Notons que les règlements prévoient d’emblée des mesures de " flexibilité ", destinées à assouplir les exigences pour les petites structures. Bien que le mot petite (small) ne soit pas défini clairement, il faut saluer cet effort de réalisme sur ce point des autorités européennes (en l’occurence, de la Commission).

Et pour l’avenir ?

Une fois en vitesse de croisière (soit : tous les agents de l’Etat formés et toutes les entreprises sous système HACCP), nous disposerons d’un système encore plus fiable et transparent permettant d’intervenir encore plus vite et plus efficacement en cas de problème - et surtout, avec encore moins de problèmes !
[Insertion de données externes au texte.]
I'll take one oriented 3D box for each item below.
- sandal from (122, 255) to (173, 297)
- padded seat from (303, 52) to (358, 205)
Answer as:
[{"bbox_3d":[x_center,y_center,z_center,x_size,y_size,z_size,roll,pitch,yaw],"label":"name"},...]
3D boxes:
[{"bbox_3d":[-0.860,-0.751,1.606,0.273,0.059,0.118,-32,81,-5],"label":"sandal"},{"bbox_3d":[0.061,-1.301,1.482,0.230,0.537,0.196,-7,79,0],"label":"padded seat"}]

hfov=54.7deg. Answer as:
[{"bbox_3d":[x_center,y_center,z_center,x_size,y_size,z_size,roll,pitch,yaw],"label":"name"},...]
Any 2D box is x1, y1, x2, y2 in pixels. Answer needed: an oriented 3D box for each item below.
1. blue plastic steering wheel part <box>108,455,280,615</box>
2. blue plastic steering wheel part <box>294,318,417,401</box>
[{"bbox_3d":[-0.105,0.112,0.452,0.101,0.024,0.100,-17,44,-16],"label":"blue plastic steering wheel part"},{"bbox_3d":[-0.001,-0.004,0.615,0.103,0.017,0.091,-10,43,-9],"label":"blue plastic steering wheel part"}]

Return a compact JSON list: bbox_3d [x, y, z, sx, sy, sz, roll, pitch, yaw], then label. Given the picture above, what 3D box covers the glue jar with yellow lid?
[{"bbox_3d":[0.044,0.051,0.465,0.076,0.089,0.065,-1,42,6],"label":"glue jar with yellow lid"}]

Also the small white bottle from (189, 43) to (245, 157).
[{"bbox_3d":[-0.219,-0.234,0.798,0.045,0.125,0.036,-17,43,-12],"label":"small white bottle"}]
L’action de l’Etat sera plus claire, mieux harmonisée et de meilleure qualité.

L’expérience des USA à cet égard est éclairante : ayant adopté il y a une quinzaine d’années une réglementation analogue (responsabilisation et HACCP obligatoire), leur nombre de toxi-infections d’origine alimentaire a baissé de façon spectaculaire.

Reste que pour les petites structures, il s’agit d’un effort réel de mise à niveau.

Et pour l’Etat, il s’agit d’un changement de culture important, nécessitant aussi un effort de taille en formation, et peut-être en réorganisation à terme.

En ces temps de suspicion généralisée envers l’Etat, l’Europe et l’alimentation en général, il est assez rassurant de voir arriver un règlement clair, apportant davantage de souplesse et de responsabilités aux professionnels, et de transparence à l’action de l’Etat.